As empresas que querem colher os frutos da IA sem pagar esse pedágio ficam presas no looping do curto prazo: otimizam, reduzem, cortam, reportam um resultado bonito no mês… e no trimestre seguinte, estão estagnadas.
Enquanto isso, as que entenderam o jogo seguem escalando, abrindo novos mercados e contratando — porque a IA virou uma força multiplicadora, não uma guilhotina.
Permita-me uma provocação
Quem só fala de eficiência mostra que ainda não entendeu o espírito da era digital.
Eficiência é o básico. Escala é o jogo.
Cortar custo é fácil.
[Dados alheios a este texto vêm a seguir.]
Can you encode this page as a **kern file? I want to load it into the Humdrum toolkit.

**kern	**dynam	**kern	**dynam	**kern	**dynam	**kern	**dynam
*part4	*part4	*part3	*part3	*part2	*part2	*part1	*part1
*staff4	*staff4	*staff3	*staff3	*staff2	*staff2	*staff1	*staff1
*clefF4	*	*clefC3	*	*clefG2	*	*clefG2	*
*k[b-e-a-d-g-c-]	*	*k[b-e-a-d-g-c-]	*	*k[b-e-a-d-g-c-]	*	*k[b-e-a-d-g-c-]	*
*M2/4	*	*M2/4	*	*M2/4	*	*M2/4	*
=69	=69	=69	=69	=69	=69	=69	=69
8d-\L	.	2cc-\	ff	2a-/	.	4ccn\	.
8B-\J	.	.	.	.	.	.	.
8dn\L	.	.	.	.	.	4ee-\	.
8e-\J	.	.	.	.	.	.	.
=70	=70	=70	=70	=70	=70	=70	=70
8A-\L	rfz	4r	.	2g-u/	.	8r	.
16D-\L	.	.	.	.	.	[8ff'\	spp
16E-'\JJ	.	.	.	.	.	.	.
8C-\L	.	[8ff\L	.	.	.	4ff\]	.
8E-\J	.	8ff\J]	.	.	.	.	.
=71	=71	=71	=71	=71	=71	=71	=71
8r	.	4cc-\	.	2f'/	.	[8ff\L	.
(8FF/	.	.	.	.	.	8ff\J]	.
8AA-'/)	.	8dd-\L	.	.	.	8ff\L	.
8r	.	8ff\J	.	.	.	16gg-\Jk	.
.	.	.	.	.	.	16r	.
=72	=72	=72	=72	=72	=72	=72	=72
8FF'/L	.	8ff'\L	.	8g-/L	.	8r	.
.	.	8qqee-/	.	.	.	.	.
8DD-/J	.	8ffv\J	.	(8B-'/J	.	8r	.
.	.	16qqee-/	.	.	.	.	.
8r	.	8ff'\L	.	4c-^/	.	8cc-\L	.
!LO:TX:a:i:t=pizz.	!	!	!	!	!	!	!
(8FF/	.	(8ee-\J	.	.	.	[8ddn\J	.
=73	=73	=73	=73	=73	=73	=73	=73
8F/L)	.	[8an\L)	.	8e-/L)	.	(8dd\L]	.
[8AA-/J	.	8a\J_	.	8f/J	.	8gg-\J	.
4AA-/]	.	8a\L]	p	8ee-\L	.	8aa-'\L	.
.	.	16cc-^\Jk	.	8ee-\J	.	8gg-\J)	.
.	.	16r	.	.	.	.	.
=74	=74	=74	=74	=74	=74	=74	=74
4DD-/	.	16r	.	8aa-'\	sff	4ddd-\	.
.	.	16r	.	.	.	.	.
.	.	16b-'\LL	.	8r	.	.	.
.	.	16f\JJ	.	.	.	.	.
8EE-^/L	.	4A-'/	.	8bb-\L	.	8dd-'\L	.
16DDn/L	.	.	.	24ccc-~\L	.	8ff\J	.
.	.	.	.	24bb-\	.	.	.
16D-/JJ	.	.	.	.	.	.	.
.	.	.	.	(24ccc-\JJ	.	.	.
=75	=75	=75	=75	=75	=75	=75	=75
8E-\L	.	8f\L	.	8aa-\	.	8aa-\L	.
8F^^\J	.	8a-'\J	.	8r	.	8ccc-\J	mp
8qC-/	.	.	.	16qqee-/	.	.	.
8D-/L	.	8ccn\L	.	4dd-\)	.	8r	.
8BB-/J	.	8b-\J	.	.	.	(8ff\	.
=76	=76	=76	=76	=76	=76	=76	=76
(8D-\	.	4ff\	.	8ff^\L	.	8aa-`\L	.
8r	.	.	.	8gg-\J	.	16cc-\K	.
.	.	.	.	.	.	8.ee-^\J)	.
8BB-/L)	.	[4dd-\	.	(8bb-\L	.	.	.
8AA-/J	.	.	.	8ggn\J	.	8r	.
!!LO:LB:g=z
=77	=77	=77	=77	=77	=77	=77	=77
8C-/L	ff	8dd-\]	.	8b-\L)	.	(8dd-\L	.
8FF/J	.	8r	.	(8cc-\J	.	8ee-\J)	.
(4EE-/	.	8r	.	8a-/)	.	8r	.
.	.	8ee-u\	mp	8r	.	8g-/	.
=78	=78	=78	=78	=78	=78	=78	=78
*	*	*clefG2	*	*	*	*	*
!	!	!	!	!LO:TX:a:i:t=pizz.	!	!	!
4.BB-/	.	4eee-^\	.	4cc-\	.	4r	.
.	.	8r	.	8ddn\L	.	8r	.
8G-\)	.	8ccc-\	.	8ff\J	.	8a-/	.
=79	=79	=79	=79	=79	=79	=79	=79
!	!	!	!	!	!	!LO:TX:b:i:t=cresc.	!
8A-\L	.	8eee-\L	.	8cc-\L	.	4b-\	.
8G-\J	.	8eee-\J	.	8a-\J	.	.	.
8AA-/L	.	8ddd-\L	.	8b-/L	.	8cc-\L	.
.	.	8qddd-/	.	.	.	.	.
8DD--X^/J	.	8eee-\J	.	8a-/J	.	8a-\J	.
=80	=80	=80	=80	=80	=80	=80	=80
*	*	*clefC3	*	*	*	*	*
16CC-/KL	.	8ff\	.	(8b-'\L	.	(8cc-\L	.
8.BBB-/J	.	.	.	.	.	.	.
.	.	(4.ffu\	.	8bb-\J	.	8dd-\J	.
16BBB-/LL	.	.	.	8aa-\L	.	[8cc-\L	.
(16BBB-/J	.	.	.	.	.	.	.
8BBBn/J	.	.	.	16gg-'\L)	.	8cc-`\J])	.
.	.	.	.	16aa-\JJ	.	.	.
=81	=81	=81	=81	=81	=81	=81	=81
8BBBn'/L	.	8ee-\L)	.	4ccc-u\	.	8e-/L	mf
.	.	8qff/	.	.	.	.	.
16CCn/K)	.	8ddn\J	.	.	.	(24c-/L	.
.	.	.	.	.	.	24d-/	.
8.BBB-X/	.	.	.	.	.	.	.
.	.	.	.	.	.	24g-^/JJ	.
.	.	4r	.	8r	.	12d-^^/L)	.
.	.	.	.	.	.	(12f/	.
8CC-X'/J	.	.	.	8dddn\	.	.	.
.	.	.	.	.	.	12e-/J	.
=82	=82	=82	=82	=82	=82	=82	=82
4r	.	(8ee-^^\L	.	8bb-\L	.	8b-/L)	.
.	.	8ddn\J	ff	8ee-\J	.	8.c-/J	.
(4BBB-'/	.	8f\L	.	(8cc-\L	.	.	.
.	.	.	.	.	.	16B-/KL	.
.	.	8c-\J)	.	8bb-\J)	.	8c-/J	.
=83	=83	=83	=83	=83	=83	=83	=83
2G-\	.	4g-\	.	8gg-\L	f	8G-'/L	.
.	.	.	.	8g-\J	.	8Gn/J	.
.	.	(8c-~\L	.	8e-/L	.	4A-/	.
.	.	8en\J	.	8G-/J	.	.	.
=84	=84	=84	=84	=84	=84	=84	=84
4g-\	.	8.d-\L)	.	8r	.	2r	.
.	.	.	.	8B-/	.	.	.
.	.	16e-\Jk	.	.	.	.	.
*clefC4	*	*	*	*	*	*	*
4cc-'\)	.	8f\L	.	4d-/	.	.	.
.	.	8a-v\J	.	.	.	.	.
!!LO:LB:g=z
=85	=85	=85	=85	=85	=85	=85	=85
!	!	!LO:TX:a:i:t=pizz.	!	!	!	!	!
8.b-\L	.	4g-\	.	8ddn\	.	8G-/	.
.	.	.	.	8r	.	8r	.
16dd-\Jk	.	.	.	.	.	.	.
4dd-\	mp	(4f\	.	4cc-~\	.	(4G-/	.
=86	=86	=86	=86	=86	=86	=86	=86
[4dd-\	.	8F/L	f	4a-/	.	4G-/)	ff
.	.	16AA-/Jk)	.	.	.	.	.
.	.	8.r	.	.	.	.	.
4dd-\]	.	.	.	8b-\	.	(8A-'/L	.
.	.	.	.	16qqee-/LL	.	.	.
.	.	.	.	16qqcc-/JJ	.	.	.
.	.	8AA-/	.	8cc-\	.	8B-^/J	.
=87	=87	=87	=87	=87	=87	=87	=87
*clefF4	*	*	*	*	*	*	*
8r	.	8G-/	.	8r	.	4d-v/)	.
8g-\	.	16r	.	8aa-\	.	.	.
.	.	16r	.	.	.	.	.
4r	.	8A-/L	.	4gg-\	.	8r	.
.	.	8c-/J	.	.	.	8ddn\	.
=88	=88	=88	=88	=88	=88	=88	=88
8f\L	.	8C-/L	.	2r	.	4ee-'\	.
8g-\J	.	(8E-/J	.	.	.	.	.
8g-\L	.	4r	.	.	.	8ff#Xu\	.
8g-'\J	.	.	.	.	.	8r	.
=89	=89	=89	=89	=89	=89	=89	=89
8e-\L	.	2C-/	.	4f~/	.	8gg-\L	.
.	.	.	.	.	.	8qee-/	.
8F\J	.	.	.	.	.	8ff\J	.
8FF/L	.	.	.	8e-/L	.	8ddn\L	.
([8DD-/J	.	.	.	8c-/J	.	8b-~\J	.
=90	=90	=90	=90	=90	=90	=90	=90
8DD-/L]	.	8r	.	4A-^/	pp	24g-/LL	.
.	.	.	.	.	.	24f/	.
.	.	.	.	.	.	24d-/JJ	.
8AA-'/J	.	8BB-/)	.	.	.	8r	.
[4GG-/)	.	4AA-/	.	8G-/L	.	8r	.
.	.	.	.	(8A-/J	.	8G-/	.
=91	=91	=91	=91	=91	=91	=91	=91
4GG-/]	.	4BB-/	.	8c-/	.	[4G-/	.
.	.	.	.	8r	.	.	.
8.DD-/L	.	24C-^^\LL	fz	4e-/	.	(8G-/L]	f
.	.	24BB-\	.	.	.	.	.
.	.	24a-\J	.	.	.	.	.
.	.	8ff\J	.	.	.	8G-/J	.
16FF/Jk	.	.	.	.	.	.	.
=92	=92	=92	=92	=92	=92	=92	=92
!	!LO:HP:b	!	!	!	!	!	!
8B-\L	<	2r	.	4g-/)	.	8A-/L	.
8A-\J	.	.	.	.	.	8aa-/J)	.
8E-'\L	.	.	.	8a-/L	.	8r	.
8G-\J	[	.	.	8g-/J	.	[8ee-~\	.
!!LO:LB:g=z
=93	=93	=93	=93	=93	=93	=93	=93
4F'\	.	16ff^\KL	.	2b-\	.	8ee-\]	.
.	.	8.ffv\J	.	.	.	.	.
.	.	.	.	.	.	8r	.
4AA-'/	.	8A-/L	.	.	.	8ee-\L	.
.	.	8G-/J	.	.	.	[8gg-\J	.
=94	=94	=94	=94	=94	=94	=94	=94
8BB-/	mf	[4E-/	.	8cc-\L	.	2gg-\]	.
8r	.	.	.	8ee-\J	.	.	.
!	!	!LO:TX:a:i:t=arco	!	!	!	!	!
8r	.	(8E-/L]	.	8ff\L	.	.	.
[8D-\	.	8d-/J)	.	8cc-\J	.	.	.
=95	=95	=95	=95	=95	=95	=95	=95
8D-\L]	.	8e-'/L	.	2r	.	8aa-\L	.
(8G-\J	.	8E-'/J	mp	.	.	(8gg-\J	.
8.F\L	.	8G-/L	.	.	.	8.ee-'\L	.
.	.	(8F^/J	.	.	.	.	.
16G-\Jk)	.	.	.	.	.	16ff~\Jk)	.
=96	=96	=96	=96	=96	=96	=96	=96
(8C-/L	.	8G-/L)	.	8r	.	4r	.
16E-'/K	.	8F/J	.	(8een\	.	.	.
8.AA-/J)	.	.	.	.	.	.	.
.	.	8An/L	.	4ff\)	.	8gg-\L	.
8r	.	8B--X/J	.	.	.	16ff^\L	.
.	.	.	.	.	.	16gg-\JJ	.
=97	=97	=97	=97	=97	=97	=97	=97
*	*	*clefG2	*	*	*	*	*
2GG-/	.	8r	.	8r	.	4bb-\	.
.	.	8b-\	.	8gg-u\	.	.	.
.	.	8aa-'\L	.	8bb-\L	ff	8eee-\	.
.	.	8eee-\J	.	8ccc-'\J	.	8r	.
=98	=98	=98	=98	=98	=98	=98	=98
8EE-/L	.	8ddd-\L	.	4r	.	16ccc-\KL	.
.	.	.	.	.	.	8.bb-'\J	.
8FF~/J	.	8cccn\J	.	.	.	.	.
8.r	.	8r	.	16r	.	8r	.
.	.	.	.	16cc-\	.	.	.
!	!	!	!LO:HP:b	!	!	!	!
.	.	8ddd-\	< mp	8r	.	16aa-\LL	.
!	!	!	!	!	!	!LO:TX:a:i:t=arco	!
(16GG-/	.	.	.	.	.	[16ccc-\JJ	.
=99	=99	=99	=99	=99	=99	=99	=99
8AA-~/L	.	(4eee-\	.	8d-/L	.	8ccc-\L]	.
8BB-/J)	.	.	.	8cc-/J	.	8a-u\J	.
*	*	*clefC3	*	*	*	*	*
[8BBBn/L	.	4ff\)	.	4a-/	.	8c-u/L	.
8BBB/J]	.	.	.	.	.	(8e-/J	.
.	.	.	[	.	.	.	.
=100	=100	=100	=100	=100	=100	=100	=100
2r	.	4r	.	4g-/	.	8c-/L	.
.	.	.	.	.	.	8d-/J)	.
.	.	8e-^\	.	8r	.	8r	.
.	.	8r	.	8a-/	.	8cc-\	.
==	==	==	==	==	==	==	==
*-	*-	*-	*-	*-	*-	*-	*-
Crescer de forma inteligente é o que separa quem vai liderar da multidão que vai reclamar.
Peter Drucker já dizia:
“Não existe nada menos produtivo do que tornar eficiente o que nunca deveria ser feito.” A maioria está tornando eficiente o obsoleto — processos velhos, métricas velhas, culturas velhas.
Para encerrar, fica a provocação que resume tudo:
Quem usa IA pra reduzir gente, economiza migalha.
Quem usa IA pra escalar gente, constrói império.
A pergunta não é “quanto eu corto?”
A pergunta certa é:
“Quanto eu deixo de ganhar quando penso pequeno?”
E você, já decidiu se vai usar a IA pra cortar gente… ou pra construir império?